With the superfood being from Africa, Malcolm O’Reilly, otherwise known as The African Chef, sheds some light on the special properties of Baobab. 

baobab pod

baobab pod

Here are ten top things you might not have known about Baobab:

  • There is often a lot of confusion around how to pronounce Baobab properly. Even in Africa, there are different pronunciations with West Africans pronouncing it as 'bau-bab’, and South Africans pronouncing it as ‘bay-O-bab’ or ‘bay-O-bob’. The most common and well-known pronunciation is ‘bay-O-bab’.
  • Baobab fruits are oblong shaped pods with a hard, woody outer shell covered in a yellowish green velvety coating. The pods hang from the tree in clusters and once cracked open (usually with a hammer), they reveal a dry whitish pulp and seeds.  
  • Baobab fruit is first harvested by hand by collecting the pods from the trees or off the ground. The fruit naturally dehydrates in its shell and once cracked opened, the pulp is separated from the seeds and shell.

  • Baobab is one of the most nutrient dense foods in the world and is 100% natural.
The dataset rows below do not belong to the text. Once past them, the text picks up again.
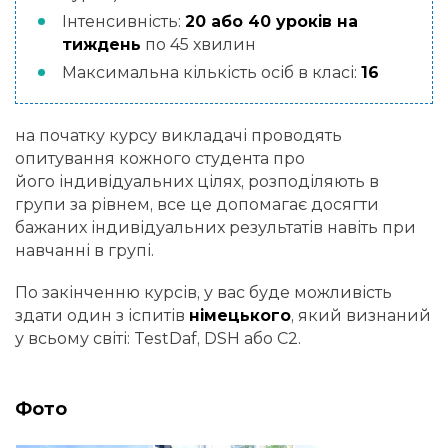
Інтенсивність:
20 або 40 уроків на
тиждень
по 45 хвилин
Максимальна кількість осіб в класі:
16
на початку курсу викладачі проводять
опитування кожного студента про
його індивідуальних цілях, розподіляють в
групи за рівнем, все це допомагає досягти
бажаних індивідуальних результатів навіть при
навчанні в групі.
По закінченню курсів, у вас буде можливість
здати один з іспитів
німецького
, який визнаний
у всьому світі: TestDaf, DSH або C2.
Фото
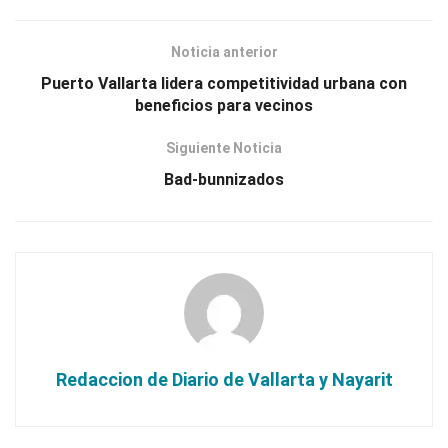
Noticia anterior
Puerto Vallarta lidera competitividad urbana con
beneficios para vecinos
Siguiente Noticia
Bad-bunnizados
Redaccion de Diario de Vallarta y Nayarit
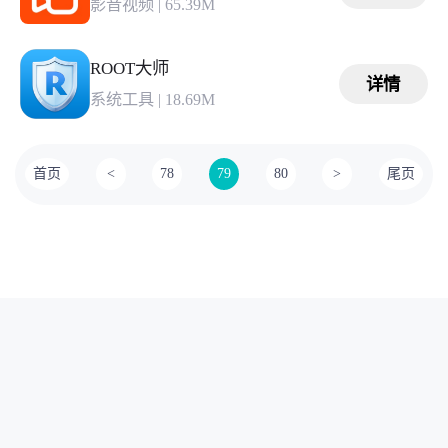
影音视频
|
65.39M
ROOT大师
详情
系统工具
|
18.69M
首页
<
78
79
80
>
尾页
本站所有软件来自互联网，版权归原著所有。敬请来信告知
(123server@cisis.com.cn)。
湘ICP备2025151250号-1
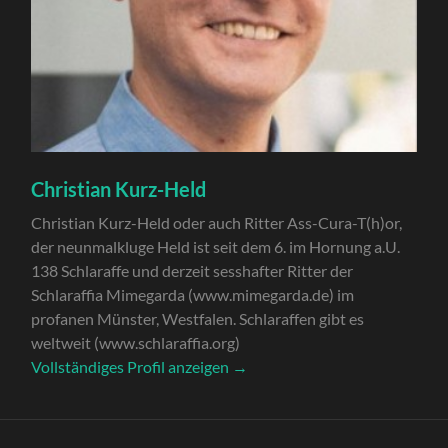
Christian Kurz-Held
Christian Kurz-Held oder auch Ritter Ass-Cura-T(h)or,
der neunmalkluge Held ist seit dem 6. im Hornung a.U.
138 Schlaraffe und derzeit sesshafter Ritter der
Schlaraffia Mimegarda (www.mimegarda.de) im
profanen Münster, Westfalen. Schlaraffen gibt es
weltweit (www.schlaraffia.org)
Vollständiges Profil anzeigen →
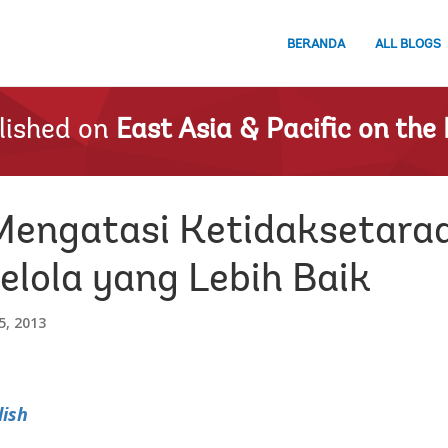
BERANDA
ALL BLOGS
lished on
East Asia & Pacific on the 
 Mengatasi Ketidaksetara
elola yang Lebih Baik
, 2013
lish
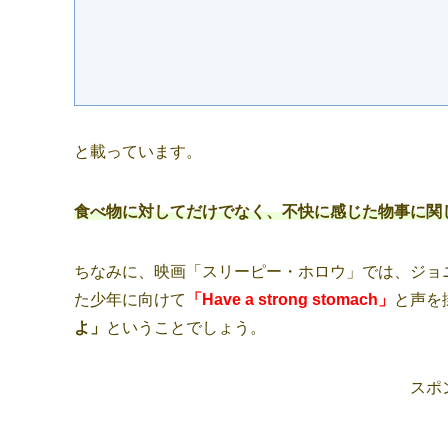
と載っています。
食べ物に対してだけでなく、不快に感じた物事に関
ちなみに、映画「スリーピー・ホロウ」では、ジョ
た少年に向けて
「Have a strong stomach」
と声を
よ」
ということでしょう。
スポ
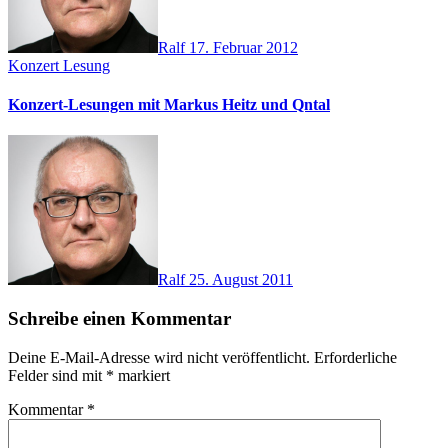
Ralf
17. Februar 2012
Konzert
Lesung
Konzert-Lesungen mit Markus Heitz und Qntal
Ralf
25. August 2011
Schreibe einen Kommentar
Deine E-Mail-Adresse wird nicht veröffentlicht.
Erforderliche
Felder sind mit
*
markiert
Kommentar
*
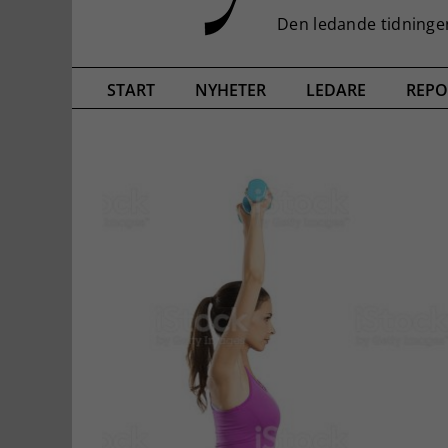
START
NYHETER
LEDARE
REPO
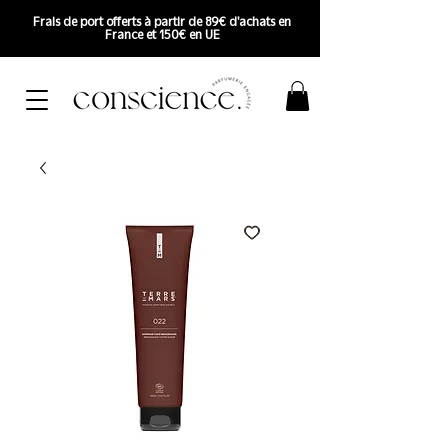
Frais de port offerts à partir de 89€ d'achats en
France et 150€ en UE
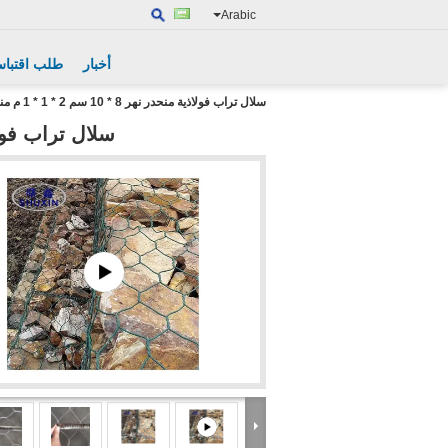
Arabic
أخبار
طلب اقتبا
سلال تراب فولاذية منحدر نهر 8 * 10 سم 2 * 1 * 1 م منسوجة مجلفنة
سلال تراب فولاذية منحدر نهر 8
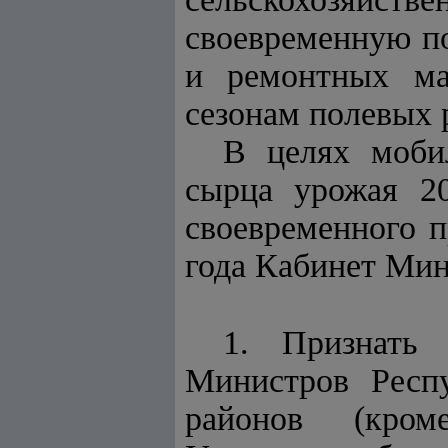
своевременную по
и ремонтных ма
сезонам полевых 
В целях моби
сырца урожая 2
своевременного п
года Кабинет Ми
1. Признать 
Министров Респу
районов (кром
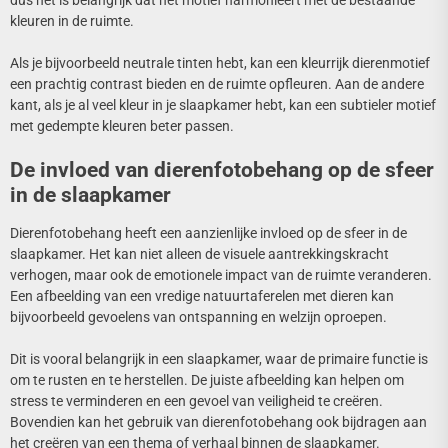
dus het is belangrijk dat het motief harmonieert met de bestaande
kleuren in de ruimte.
Als je bijvoorbeeld neutrale tinten hebt, kan een kleurrijk dierenmotief
een prachtig contrast bieden en de ruimte opfleuren. Aan de andere
kant, als je al veel kleur in je slaapkamer hebt, kan een subtieler motief
met gedempte kleuren beter passen.
De invloed van dierenfotobehang op de sfeer
in de slaapkamer
Dierenfotobehang heeft een aanzienlijke invloed op de sfeer in de
slaapkamer. Het kan niet alleen de visuele aantrekkingskracht
verhogen, maar ook de emotionele impact van de ruimte veranderen.
Een afbeelding van een vredige natuurtaferelen met dieren kan
bijvoorbeeld gevoelens van ontspanning en welzijn oproepen.
Dit is vooral belangrijk in een slaapkamer, waar de primaire functie is
om te rusten en te herstellen. De juiste afbeelding kan helpen om
stress te verminderen en een gevoel van veiligheid te creëren.
Bovendien kan het gebruik van dierenfotobehang ook bijdragen aan
het creëren van een thema of verhaal binnen de slaapkamer.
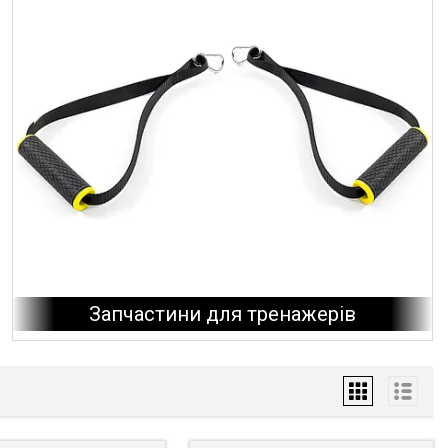
Запчастини для тренажерів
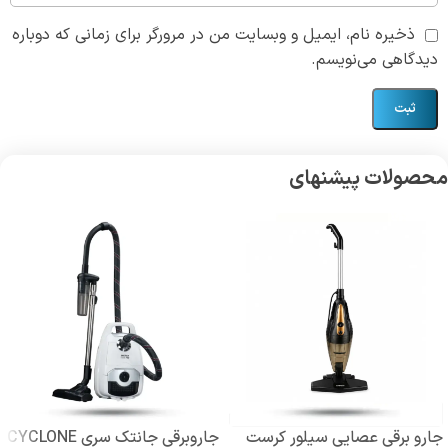
ذخیره نام، ایمیل و وبسایت من در مرورگر برای زمانی که دوباره
دیدگاهی می‌نویسم.
محصولات پیشنهای
جارو برقی عصایی سیلور کرست
جاروبرقی جانتک سری CYCLONE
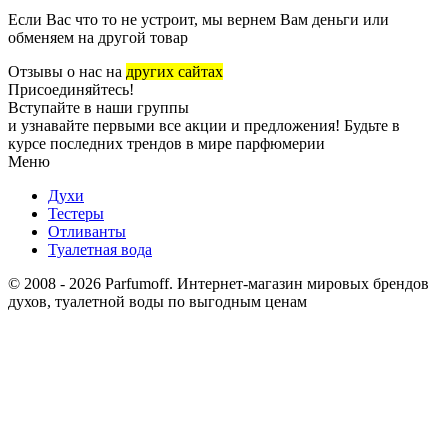
Если Вас что то не устроит, мы вернем Вам деньги или
обменяем на другой товар
Отзывы о нас на
других сайтах
Присоединяйтесь!
Вступайте в наши группы
и узнавайте первыми все акции и предложения! Будьте в
курсе последних трендов в мире парфюмерии
Меню
Духи
Тестеры
Отливанты
Туалетная вода
© 2008 - 2026 Parfumoff. Интернет-магазин мировых брендов
духов, туалетной воды по выгодным ценам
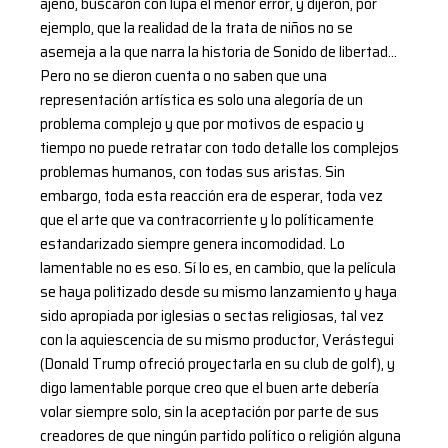
ajeno, buscaron con lupa el menor error, y dijeron, por
ejemplo, que la realidad de la trata de niños no se
asemeja a la que narra la historia de Sonido de libertad…
Pero no se dieron cuenta o no saben que una
representación artística es solo una alegoría de un
problema complejo y que por motivos de espacio y
tiempo no puede retratar con todo detalle los complejos
problemas humanos, con todas sus aristas. Sin
embargo, toda esta reacción era de esperar, toda vez
que el arte que va contracorriente y lo políticamente
estandarizado siempre genera incomodidad. Lo
lamentable no es eso. Sí lo es, en cambio, que la película
se haya politizado desde su mismo lanzamiento y haya
sido apropiada por iglesias o sectas religiosas, tal vez
con la aquiescencia de su mismo productor, Verástegui
(Donald Trump ofreció proyectarla en su club de golf), y
digo lamentable porque creo que el buen arte debería
volar siempre solo, sin la aceptación por parte de sus
creadores de que ningún partido político o religión alguna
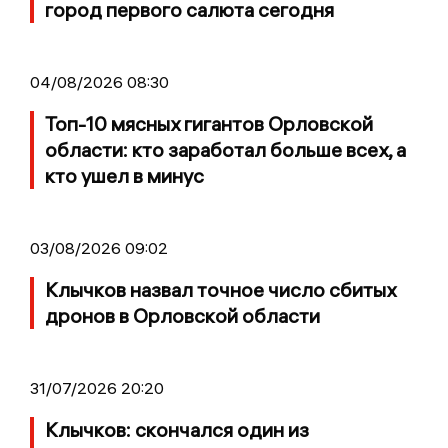
город первого салюта сегодня
04/08/2026 08:30
Топ-10 мясных гигантов Орловской
области: кто заработал больше всех, а
кто ушел в минус
03/08/2026 09:02
Клычков назвал точное число сбитых
дронов в Орловской области
31/07/2026 20:20
Клычков: скончался один из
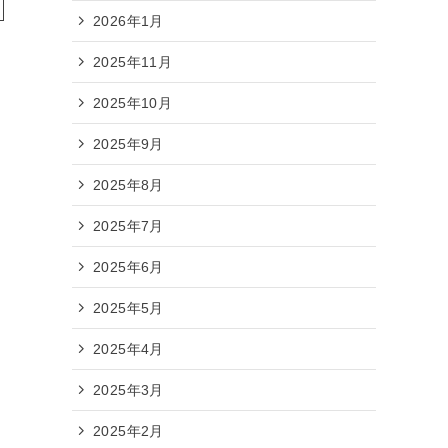
2026年1月
2025年11月
2025年10月
2025年9月
2025年8月
2025年7月
2025年6月
2025年5月
2025年4月
2025年3月
2025年2月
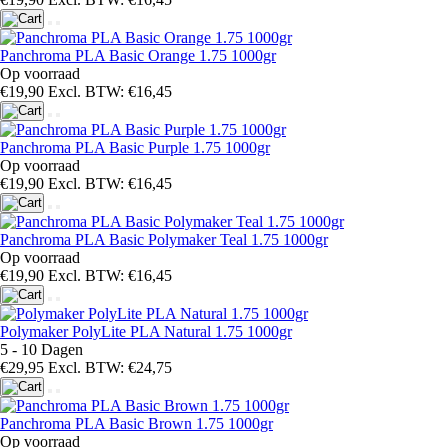
Panchroma PLA Basic Orange 1.75 1000gr
Op voorraad
€19,90
Excl. BTW: €16,45
Panchroma PLA Basic Purple 1.75 1000gr
Op voorraad
€19,90
Excl. BTW: €16,45
Panchroma PLA Basic Polymaker Teal 1.75 1000gr
Op voorraad
€19,90
Excl. BTW: €16,45
Polymaker PolyLite PLA Natural 1.75 1000gr
5 - 10 Dagen
€29,95
Excl. BTW: €24,75
Panchroma PLA Basic Brown 1.75 1000gr
Op voorraad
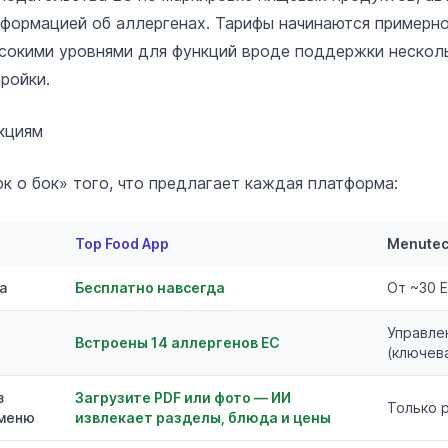
формацией об аллергенах. Тарифы начинаются примерно
ысокими уровнями для функций вроде поддержки нескол
ройки.
кциям
к о бок» того, что предлагает каждая платформа:
Top Food App
Menute
а
Бесплатно навсегда
От ~30 
Управле
Встроены 14 аллергенов ЕС
(ключев
з
Загрузите PDF или фото — ИИ
Только 
меню
извлекает разделы, блюда и цены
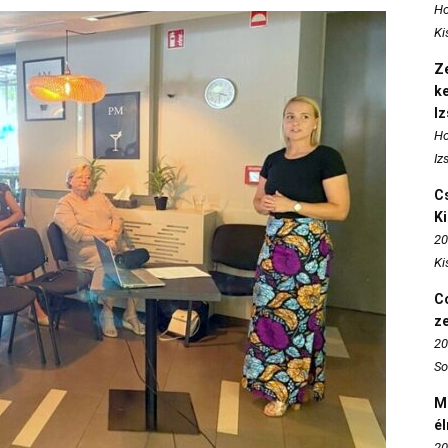
Ho
Ki
Ze
k
I
Ho
Iz
Cs
K
20
Ki
Co
z
20
So
M
é
20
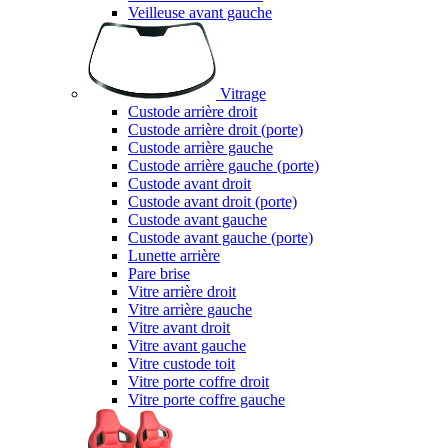
Veilleuse avant gauche
Vitrage
Custode arrière droit
Custode arrière droit (porte)
Custode arrière gauche
Custode arrière gauche (porte)
Custode avant droit
Custode avant droit (porte)
Custode avant gauche
Custode avant gauche (porte)
Lunette arrière
Pare brise
Vitre arrière droit
Vitre arrière gauche
Vitre avant droit
Vitre avant gauche
Vitre custode toit
Vitre porte coffre droit
Vitre porte coffre gauche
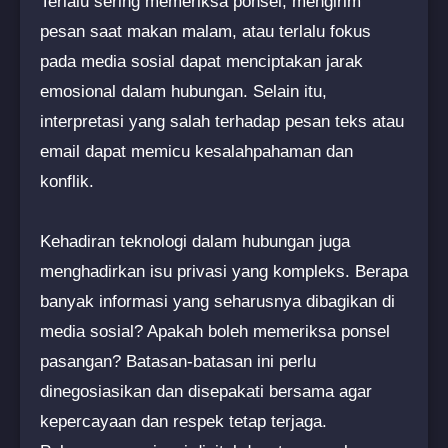
Terlalu sering memeriksa ponsel, mengirim
pesan saat makan malam, atau terlalu fokus
pada media sosial dapat menciptakan jarak
emosional dalam hubungan. Selain itu,
interpretasi yang salah terhadap pesan teks atau
email dapat memicu kesalahpahaman dan
konflik.
Kehadiran teknologi dalam hubungan juga
menghadirkan isu privasi yang kompleks. Berapa
banyak informasi yang seharusnya dibagikan di
media sosial? Apakah boleh memeriksa ponsel
pasangan? Batasan-batasan ini perlu
dinegosiasikan dan disepakati bersama agar
kepercayaan dan respek tetap terjaga.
It is gluten-free and vegan-friendly, meaning it can provide essential nutrients to all consumers regardless of dietary requirements.
  • Baobab is classified as a Superfood and offers a range of health benefits to consumers, with six times more Vitamin C than oranges, twice the amount of calcium than milk and extremely high antioxidant levels – more than double those of its nearest competitor, the Açai berry!
  • Boabab is also high in fibre and considered a great prebiotic which helps support gut microbiome and keep your gut healthy.
  • Baobab has a sweet, citrusy taste – often described like tangy, yet mild, sherbet
  • Many people don’t know how versatile baobab is as an ingredient. It can be used in a variety of ways including baking as a general cooking ingredient, thickening soups, sauces and gravy, added to smoothies / yoghurts, making jams and as an emulsifier.
  • Baobab is a large, iconic and ancient species of tree mainly native to Africa and Madagascar (but also found in parts of Australia and Arabia), where the climate is extremely dry and hot. Baobab trees can be found in 32 African countries. They can live for up to 5,000 years, reach up to 30 meters high and up to an enormous 50 meters in circumference. Baobab trees can provide shelter, food and water for animals and humans, which is why many African communities have made their homes near Baobab trees.
  • Baobab trees are also known as ‘The Tree of Life’. This is because it can grow in environments where the climate is extremely hot and dry, without the need for any water or fertiliser. It can even produce during a drought, enabling it to produce a nutrient-dense fruit in the dry season when not much else can grow.